- **Task material**
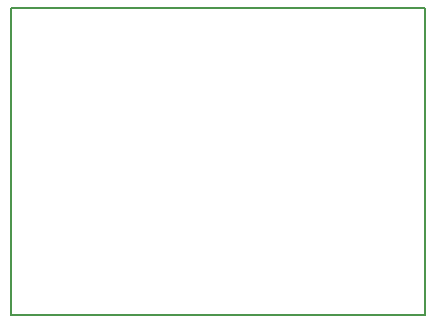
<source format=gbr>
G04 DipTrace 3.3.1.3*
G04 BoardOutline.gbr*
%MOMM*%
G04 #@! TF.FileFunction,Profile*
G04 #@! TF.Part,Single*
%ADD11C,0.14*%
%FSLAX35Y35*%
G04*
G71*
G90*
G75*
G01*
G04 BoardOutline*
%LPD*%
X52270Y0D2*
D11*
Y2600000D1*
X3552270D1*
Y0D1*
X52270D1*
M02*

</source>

...

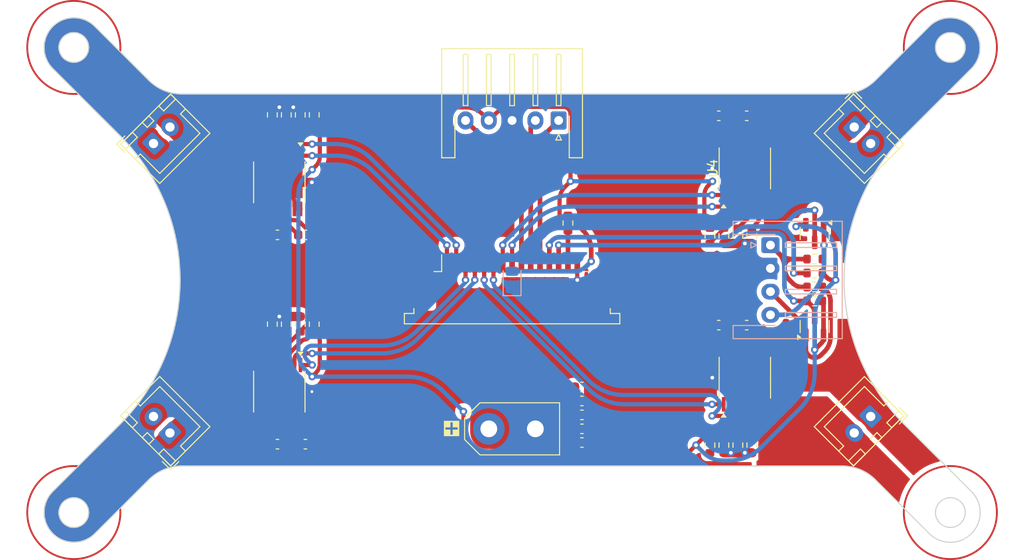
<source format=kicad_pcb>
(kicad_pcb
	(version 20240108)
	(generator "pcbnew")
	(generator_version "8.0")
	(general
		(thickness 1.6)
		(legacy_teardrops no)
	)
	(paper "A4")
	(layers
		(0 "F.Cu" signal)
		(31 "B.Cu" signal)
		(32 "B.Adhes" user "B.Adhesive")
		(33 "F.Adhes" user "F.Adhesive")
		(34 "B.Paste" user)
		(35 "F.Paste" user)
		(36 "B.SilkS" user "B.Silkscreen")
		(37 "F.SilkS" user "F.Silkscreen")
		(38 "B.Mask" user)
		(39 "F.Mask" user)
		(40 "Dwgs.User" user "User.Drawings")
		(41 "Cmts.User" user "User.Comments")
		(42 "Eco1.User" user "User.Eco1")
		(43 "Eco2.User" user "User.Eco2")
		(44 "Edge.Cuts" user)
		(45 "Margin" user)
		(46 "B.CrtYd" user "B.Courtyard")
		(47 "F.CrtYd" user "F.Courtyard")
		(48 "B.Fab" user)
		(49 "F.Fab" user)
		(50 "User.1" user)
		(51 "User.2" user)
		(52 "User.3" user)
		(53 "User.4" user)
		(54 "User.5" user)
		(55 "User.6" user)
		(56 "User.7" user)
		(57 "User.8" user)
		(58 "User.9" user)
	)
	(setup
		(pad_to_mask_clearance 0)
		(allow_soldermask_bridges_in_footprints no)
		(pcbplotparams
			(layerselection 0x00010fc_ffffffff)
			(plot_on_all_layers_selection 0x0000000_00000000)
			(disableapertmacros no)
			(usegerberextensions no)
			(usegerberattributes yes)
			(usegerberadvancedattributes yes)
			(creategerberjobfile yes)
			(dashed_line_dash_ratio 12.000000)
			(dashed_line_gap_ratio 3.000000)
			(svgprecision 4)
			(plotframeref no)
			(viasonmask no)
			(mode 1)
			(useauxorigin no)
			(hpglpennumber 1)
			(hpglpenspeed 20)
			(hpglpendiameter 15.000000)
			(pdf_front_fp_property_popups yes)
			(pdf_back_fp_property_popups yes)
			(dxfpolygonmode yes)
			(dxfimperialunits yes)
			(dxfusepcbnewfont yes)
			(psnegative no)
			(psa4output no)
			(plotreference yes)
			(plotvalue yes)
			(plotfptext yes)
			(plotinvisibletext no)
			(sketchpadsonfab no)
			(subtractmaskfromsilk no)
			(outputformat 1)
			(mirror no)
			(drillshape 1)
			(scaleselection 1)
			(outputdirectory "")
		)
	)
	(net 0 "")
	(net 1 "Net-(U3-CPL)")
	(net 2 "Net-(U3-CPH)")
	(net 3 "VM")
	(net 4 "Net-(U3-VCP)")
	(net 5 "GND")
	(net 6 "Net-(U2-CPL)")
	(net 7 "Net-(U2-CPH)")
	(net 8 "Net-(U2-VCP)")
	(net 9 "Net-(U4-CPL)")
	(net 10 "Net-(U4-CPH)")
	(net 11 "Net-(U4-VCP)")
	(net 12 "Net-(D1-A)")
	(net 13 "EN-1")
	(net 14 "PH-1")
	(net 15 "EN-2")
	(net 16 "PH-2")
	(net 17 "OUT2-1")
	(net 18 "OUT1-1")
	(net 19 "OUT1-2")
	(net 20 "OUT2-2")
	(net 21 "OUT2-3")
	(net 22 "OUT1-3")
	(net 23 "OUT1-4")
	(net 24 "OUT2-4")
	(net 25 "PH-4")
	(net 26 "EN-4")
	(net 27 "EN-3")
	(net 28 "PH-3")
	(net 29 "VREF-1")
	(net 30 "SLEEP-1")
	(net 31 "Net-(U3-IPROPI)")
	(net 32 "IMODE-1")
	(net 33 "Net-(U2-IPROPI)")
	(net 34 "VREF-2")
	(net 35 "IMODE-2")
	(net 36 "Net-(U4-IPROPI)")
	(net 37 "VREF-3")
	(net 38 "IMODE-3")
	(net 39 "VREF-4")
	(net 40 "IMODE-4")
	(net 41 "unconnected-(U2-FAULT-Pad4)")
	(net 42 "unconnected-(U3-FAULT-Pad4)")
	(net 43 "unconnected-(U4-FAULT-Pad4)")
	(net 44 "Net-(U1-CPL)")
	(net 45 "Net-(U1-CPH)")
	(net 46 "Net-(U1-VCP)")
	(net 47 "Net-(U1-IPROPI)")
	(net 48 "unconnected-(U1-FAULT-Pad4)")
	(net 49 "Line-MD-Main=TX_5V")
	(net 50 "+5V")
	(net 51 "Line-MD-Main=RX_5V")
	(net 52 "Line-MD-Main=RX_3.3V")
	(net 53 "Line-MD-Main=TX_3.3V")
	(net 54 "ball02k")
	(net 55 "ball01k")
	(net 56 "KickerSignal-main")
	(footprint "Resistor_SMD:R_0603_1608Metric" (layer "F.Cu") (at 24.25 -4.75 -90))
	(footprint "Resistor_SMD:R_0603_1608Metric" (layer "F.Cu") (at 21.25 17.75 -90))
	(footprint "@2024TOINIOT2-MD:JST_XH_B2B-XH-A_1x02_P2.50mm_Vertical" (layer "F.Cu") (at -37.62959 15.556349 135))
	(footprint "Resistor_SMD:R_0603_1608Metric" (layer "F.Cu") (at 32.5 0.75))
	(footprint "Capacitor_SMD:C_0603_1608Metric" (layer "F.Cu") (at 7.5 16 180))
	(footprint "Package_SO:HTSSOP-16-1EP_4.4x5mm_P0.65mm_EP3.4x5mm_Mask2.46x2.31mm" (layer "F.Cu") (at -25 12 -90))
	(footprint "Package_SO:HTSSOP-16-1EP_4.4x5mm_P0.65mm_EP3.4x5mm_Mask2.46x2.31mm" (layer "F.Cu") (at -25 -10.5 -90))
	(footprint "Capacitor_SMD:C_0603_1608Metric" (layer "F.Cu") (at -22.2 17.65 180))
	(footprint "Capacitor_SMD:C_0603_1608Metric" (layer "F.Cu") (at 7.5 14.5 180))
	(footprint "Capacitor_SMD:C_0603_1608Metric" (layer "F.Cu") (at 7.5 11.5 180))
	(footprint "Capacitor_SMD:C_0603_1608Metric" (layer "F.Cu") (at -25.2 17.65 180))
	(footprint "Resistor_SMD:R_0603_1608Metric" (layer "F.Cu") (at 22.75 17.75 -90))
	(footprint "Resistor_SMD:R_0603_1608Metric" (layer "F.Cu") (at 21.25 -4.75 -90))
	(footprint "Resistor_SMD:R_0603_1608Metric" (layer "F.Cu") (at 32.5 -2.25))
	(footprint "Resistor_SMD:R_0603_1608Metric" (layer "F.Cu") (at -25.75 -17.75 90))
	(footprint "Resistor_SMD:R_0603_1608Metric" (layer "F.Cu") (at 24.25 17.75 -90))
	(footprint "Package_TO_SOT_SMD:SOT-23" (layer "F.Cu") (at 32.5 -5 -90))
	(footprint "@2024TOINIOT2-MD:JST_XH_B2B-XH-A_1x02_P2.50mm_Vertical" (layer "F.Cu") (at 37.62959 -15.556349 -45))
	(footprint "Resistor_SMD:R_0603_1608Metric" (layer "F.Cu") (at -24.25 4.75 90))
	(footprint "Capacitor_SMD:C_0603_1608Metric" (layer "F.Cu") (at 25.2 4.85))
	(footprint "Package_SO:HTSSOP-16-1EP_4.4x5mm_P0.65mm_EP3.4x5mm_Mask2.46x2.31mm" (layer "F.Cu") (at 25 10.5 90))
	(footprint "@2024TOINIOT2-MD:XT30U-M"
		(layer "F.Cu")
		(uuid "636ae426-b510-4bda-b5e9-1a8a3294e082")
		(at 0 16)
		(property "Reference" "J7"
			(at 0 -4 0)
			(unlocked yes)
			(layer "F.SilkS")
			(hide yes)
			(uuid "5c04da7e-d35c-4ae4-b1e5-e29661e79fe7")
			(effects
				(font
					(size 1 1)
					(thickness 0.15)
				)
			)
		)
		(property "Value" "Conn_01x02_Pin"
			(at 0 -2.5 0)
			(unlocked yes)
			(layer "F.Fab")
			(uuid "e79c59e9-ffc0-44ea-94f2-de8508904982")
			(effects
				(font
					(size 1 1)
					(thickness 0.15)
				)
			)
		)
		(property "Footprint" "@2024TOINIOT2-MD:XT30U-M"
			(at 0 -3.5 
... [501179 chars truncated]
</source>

- **Task to carry out**
Show every line of the listing containing the string "FAULT" by copying it.

- **Written answer**
	(net 41 "unconnected-(U2-FAULT-Pad4)")
	(net 42 "unconnected-(U3-FAULT-Pad4)")
	(net 43 "unconnected-(U4-FAULT-Pad4)")
	(net 48 "unconnected-(U1-FAULT-Pad4)")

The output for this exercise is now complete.